La transizione non è più un percorso scontato: l’impasse europea sull’obiettivo di riduzione del 90% delle emissioni al 2040, le divisioni tra i Paesi membri, i costi elevati per le imprese e i nuovi equilibri geopolitici stanno mettendo in discussione strategie che fino a poco tempo fa sembravano intoccabili. Domande cruciali come «quale energia useremo?», «chi sosterrà gli investimenti?» e «che ruolo avranno gas e nucleare?» saranno al centro del dibattito.

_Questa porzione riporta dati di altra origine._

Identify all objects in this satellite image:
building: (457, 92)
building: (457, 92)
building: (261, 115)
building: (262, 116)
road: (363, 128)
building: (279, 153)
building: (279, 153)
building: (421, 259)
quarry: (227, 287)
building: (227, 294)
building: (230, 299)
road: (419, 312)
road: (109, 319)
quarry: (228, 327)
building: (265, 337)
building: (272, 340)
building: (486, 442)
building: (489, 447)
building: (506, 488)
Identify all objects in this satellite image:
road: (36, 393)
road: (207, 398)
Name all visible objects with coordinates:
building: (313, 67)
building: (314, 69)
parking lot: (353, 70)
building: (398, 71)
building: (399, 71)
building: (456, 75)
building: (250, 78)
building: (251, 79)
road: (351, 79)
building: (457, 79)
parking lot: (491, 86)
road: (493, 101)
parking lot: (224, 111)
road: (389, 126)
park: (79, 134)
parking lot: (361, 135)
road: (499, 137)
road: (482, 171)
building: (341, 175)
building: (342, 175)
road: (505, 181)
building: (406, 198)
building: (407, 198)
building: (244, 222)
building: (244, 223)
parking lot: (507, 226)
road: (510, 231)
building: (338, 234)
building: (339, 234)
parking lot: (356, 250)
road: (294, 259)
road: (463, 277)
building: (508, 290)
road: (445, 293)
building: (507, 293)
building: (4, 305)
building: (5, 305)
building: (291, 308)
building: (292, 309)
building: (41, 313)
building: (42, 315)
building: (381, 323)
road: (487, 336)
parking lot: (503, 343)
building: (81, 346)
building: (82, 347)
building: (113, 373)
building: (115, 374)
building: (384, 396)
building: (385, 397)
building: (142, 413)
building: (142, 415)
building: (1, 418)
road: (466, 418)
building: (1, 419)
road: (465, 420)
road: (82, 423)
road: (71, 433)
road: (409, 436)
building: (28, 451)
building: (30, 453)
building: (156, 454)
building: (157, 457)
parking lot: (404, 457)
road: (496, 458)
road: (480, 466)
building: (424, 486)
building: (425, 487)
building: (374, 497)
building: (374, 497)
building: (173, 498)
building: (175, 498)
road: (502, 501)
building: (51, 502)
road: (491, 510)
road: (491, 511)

Dopo l’apertura istituzionale, spazio alle testimonianze di aziende e manager. Nicola Cecconato, presidente di Ascopiave, dialogherà con Belpietro sulle opportunità di sviluppo del settore energetico italiano. Seguiranno gli interventi di Maria Rosaria Guarniere (Terna), Maria Cristina Papetti (Enel) e Riccardo Toto (Renexia), che porteranno la loro esperienza su reti, rinnovabili e nuova «frontiera blu» dell’offshore.
Non mancheranno case history di realtà produttive che stanno affrontando la sfida sul campo: Nicola Perizzolo (Barilla), Leonardo Meoli (Generali) e Marzia Ravanelli (Bf spa) racconteranno come coniugare sostenibilità ambientale e competitività. Infine, Maurizio Dallocchio, presidente di Generalfinance e docente alla Bocconi, analizzerà il ruolo decisivo della finanza in un percorso che richiede investimenti globali stimati in oltre 1.700 miliardi di dollari l’anno.
Un confronto a più voci, dunque, per capire se la transizione energetica potrà davvero essere la leva per un futuro più sostenibile senza sacrificare crescita e lavoro.